By Stacy Bodziak
As agonized screams poured from the stage, it was evident to the audience that this was not a typical seminar.
On Thursday, October 26, Theater of War Productions brought an innovative and emotionally charged project to NYU Langone Health. In a performance entitled “End of Life,” actors drew the audience into a world of suffering patients and conflicted caregivers through readings of ancient Greek tragedies– Sophocles’ Philoctetes and Women of Trachis.
Led by Bryan Doerries, the project’s artistic director and New York City’s Public Artist in Residence, the evening opened with actors Reg E. Cathey (House of Cards), Bill Camp (The Night Of), and Marjolaine Goldsmith (Compromise) giving impassioned readings from the plays. The intensity of their performances filled the room, making words written more than 2,000 years ago feel relevant to contemporary medical issues.
As Doerries noted, the plays highlight the “fundamental fragility of human life . . . and the ability of the theater to bring us in contact with this essential truth.”

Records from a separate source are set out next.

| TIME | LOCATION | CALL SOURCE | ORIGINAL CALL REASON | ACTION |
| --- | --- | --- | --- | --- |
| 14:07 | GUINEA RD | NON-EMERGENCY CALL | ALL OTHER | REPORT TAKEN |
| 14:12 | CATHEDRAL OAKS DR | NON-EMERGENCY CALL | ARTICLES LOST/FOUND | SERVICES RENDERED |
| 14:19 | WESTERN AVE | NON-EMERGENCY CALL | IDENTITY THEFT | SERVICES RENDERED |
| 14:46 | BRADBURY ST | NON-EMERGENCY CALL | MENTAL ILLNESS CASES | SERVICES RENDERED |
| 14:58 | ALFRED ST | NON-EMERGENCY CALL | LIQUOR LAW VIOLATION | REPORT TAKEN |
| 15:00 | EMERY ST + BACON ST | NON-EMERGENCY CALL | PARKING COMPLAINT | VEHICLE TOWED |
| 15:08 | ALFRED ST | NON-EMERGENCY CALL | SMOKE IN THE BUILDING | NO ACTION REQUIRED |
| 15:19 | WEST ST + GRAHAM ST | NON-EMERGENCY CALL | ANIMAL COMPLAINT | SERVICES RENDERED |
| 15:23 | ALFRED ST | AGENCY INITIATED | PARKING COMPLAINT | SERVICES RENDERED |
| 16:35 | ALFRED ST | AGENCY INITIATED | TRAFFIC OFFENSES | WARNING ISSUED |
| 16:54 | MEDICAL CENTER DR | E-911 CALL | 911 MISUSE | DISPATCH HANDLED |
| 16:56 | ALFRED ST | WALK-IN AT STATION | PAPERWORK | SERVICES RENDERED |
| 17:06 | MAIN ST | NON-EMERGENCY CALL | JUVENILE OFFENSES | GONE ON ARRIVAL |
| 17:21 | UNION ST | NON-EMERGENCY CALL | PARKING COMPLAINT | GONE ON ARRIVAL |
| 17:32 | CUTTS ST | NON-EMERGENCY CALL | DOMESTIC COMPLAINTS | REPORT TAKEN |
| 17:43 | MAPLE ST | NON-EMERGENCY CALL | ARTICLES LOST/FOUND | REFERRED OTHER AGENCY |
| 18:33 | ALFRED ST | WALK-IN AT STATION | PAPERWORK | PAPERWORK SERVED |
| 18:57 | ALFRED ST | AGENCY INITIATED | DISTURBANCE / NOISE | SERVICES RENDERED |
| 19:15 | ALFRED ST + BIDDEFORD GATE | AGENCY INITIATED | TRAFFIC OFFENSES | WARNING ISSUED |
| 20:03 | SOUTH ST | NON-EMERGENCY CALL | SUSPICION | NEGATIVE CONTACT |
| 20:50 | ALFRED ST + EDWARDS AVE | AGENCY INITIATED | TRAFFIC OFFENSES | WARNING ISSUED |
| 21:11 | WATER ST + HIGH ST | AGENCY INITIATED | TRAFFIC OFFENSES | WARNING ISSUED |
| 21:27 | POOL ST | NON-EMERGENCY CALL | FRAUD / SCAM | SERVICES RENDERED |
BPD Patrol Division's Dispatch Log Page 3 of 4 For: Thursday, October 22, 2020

A panel of healthcare professionals and trainees from NYU Langone and Bellevue was on hand to help connect the readings to the realities of patient care. These panelists– Susan E. Cohen, MD, chief of the palliative care section at NYU School of Medicine and director of the palliative care program at Bellevue Hospital Center; Hope Drew, RN, senior staff nurse at Bellevue Hospital Center; Jennifer Blakemore, MD, reproductive endocrinology and infertility fellow; and Gabriel Redel-Traub, student at NYU School of Medicine–shared both personal reflections and experiences in their professional lives and medical education.

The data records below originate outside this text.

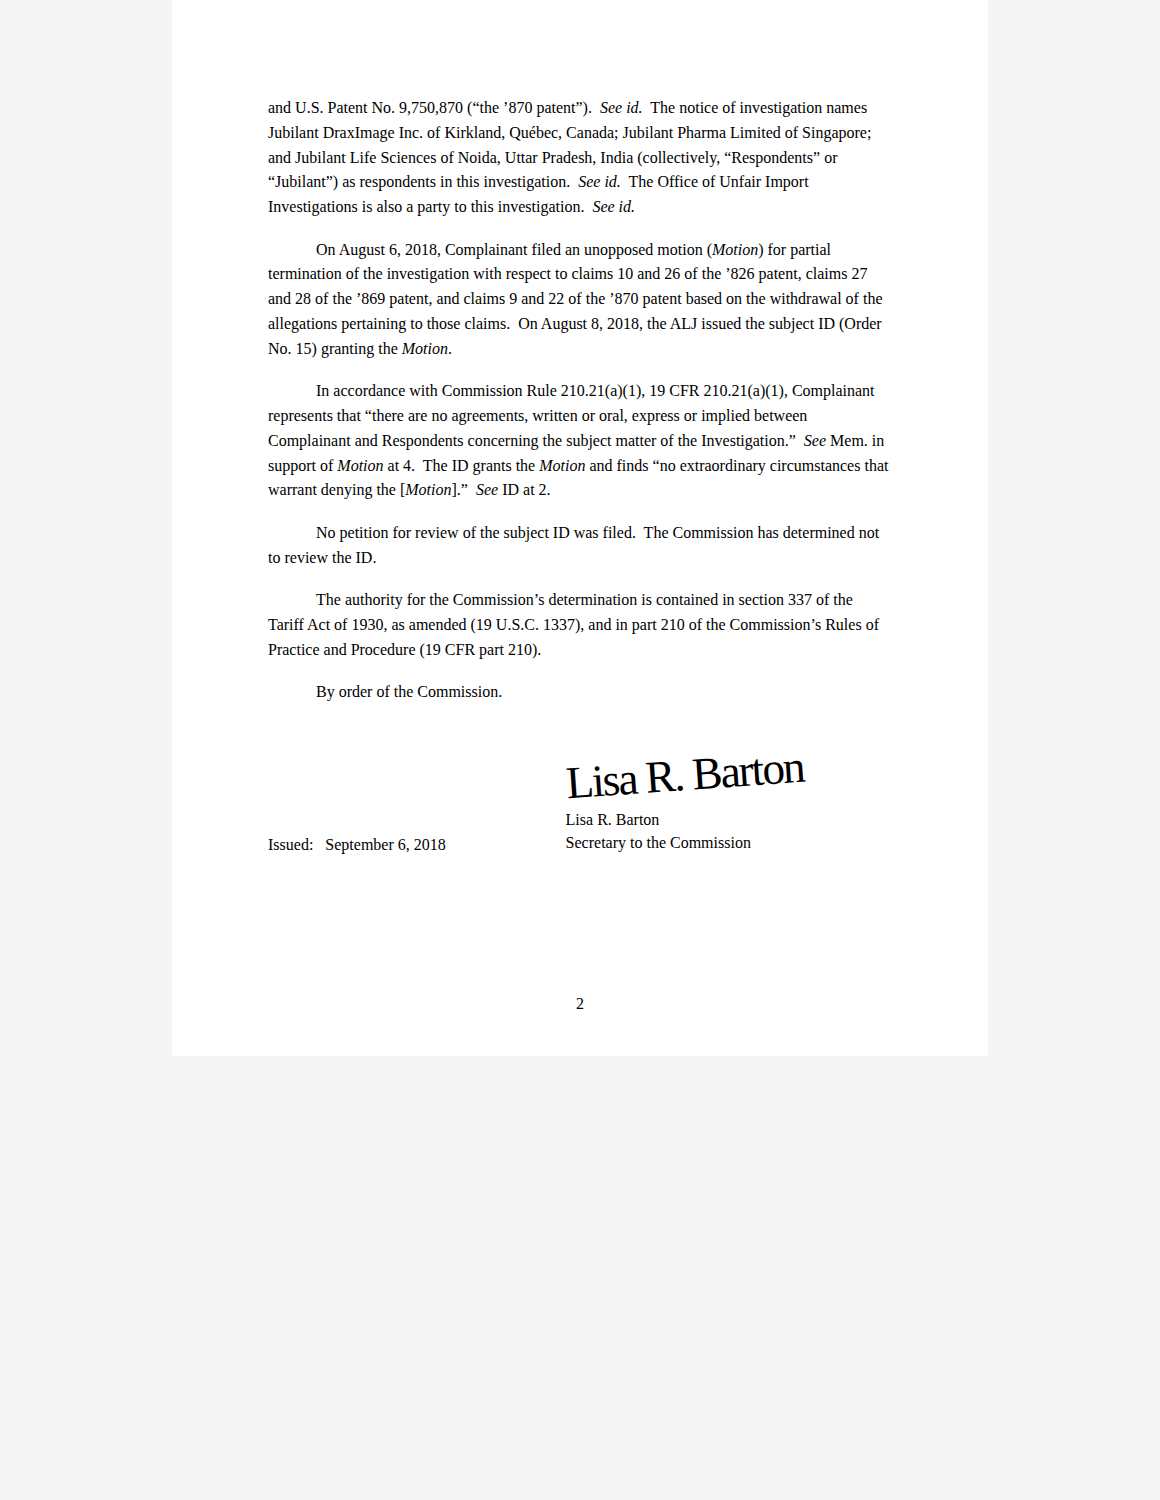and U.S. Patent No. 9,750,870 (“the ’870 patent”). See id. The notice of investigation names Jubilant DraxImage Inc. of Kirkland, Québec, Canada; Jubilant Pharma Limited of Singapore; and Jubilant Life Sciences of Noida, Uttar Pradesh, India (collectively, “Respondents” or “Jubilant”) as respondents in this investigation. See id. The Office of Unfair Import Investigations is also a party to this investigation. See id.
On August 6, 2018, Complainant filed an unopposed motion (Motion) for partial termination of the investigation with respect to claims 10 and 26 of the ’826 patent, claims 27 and 28 of the ’869 patent, and claims 9 and 22 of the ’870 patent based on the withdrawal of the allegations pertaining to those claims. On August 8, 2018, the ALJ issued the subject ID (Order No. 15) granting the Motion.
In accordance with Commission Rule 210.21(a)(1), 19 CFR 210.21(a)(1), Complainant represents that “there are no agreements, written or oral, express or implied between Complainant and Respondents concerning the subject matter of the Investigation.” See Mem. in support of Motion at 4. The ID grants the Motion and finds “no extraordinary circumstances that warrant denying the [Motion].” See ID at 2.
No petition for review of the subject ID was filed. The Commission has determined not to review the ID.
The authority for the Commission’s determination is contained in section 337 of the Tariff Act of 1930, as amended (19 U.S.C. 1337), and in part 210 of the Commission’s Rules of Practice and Procedure (19 CFR part 210).
By order of the Commission.
Lisa R. Barton
Lisa R. Barton
Secretary to the Commission
Issued: September 6, 2018
2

Bringing “End of Life” to NYU Langone was the brainchild of Spencer McClelland, MD, clinical assistant professor in the Department of Obstetrics and Gynecology, who first saw the performance as a medical student at Harvard University. Dr. McClelland also serves as faculty advisor of the house staff chapter of the Gold Humanism Honor Society at NYU School of Medicine, which co-sponsored the event along with the Division of Medical Humanities and the Master Scholars Program in Humanistic Medicine.
“I’ve found that our discussions about death and dying are very much defined by the context in which they happen, and that’s usually a clinical one,” said Dr. McClelland. “So the goal of this event was to put us all in a really unfamiliar setting and provoke a different conversation.”

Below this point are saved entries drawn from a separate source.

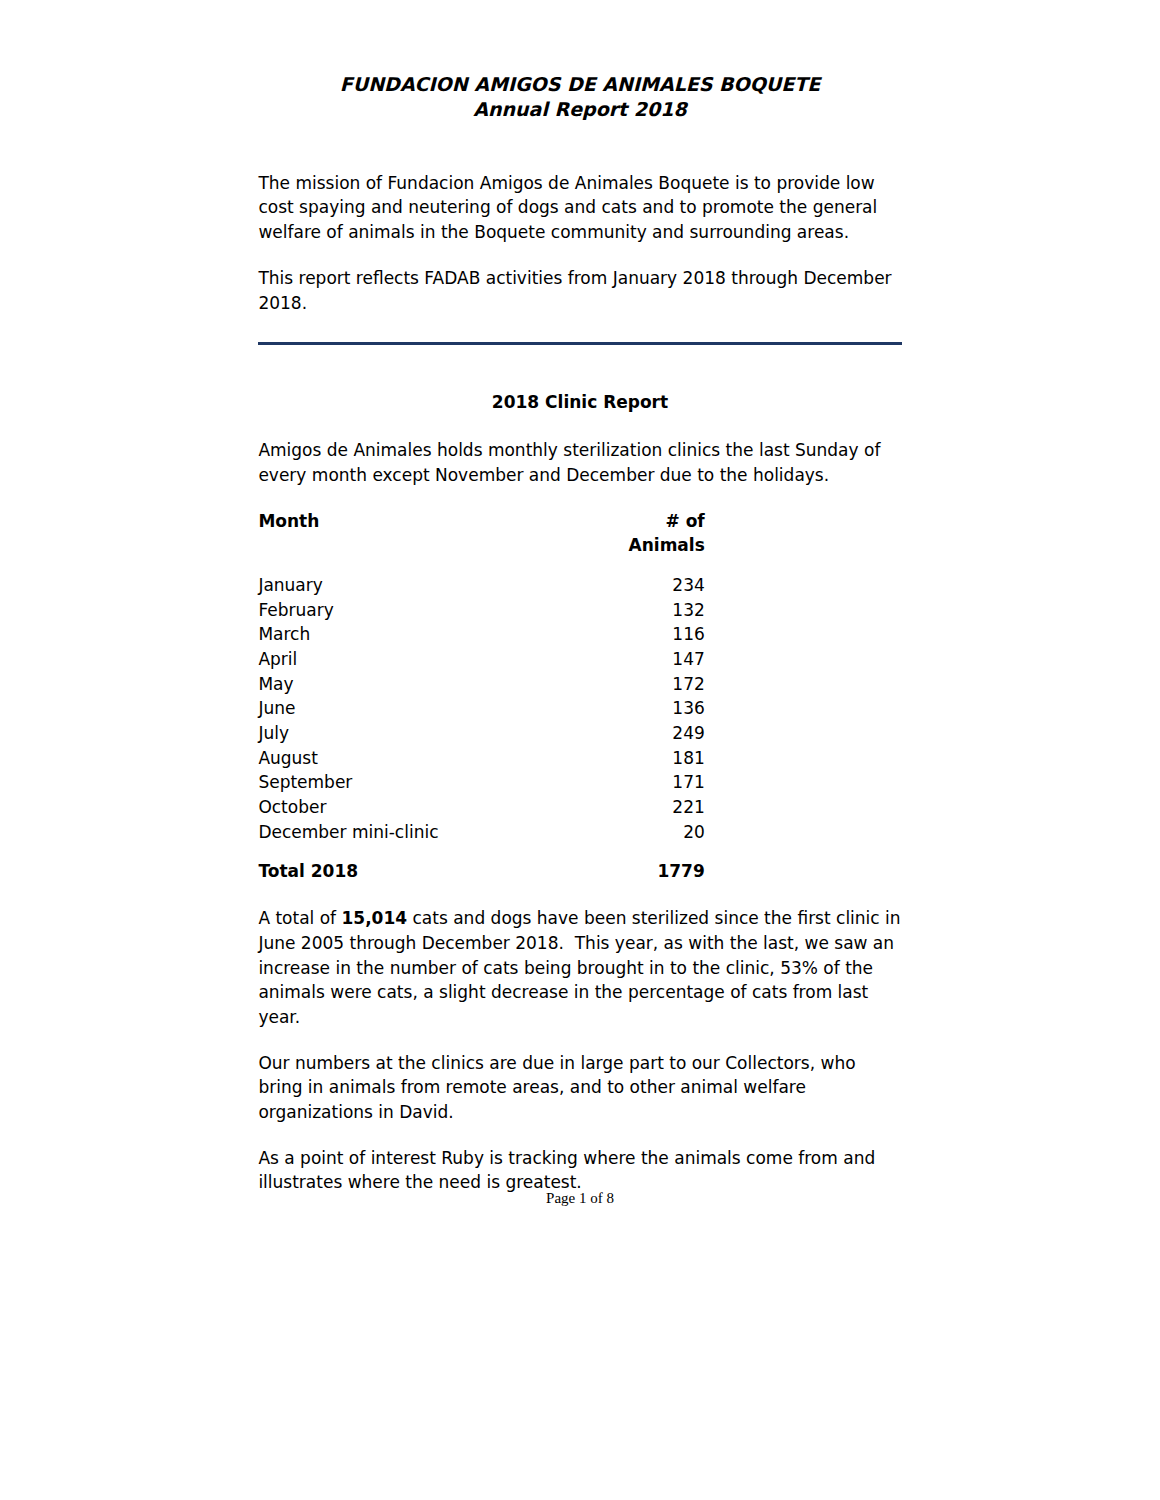FUNDACION AMIGOS DE ANIMALES BOQUETE Annual Report 2018
The mission of Fundacion Amigos de Animales Boquete is to provide low cost spaying and neutering of dogs and cats and to promote the general welfare of animals in the Boquete community and surrounding areas.
This report reflects FADAB activities from January 2018 through December 2018.
2018 Clinic Report
Amigos de Animales holds monthly sterilization clinics the last Sunday of every month except November and December due to the holidays.
| Month | # of Animals |
| --- | --- |
| January | 234 |
| February | 132 |
| March | 116 |
| April | 147 |
| May | 172 |
| June | 136 |
| July | 249 |
| August | 181 |
| September | 171 |
| October | 221 |
| December mini-clinic | 20 |
| Total 2018 | 1779 |
A total of 15,014 cats and dogs have been sterilized since the first clinic in June 2005 through December 2018. This year, as with the last, we saw an increase in the number of cats being brought in to the clinic, 53% of the animals were cats, a slight decrease in the percentage of cats from last year.
Our numbers at the clinics are due in large part to our Collectors, who bring in animals from remote areas, and to other animal welfare organizations in David.
As a point of interest Ruby is tracking where the animals come from and illustrates where the need is greatest.
Page 1 of 8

As one audience member echoed, using theater to illustrate the ethical dilemmas involved in caring for the terminally ill helps us create “the language and voice to talk about these things.” The thoughtful discussion that followed the performances emphasized the importance of this dialogue among medical professionals, trainees, and the public.
And, as the evening wound down, Doerries acknowledged that the intensity of the readings, with prolonged scenes of the actors crying out for death to take them, is jarring for many attendees; he memorably noted that an “End of Life” performance can “comfort the afflicted and afflict the comfortable.” But having the audience collectively bear witness to depictions of pain created a safe space to talk about death and suffering, and showcased how art and medicine can blend seamlessly together.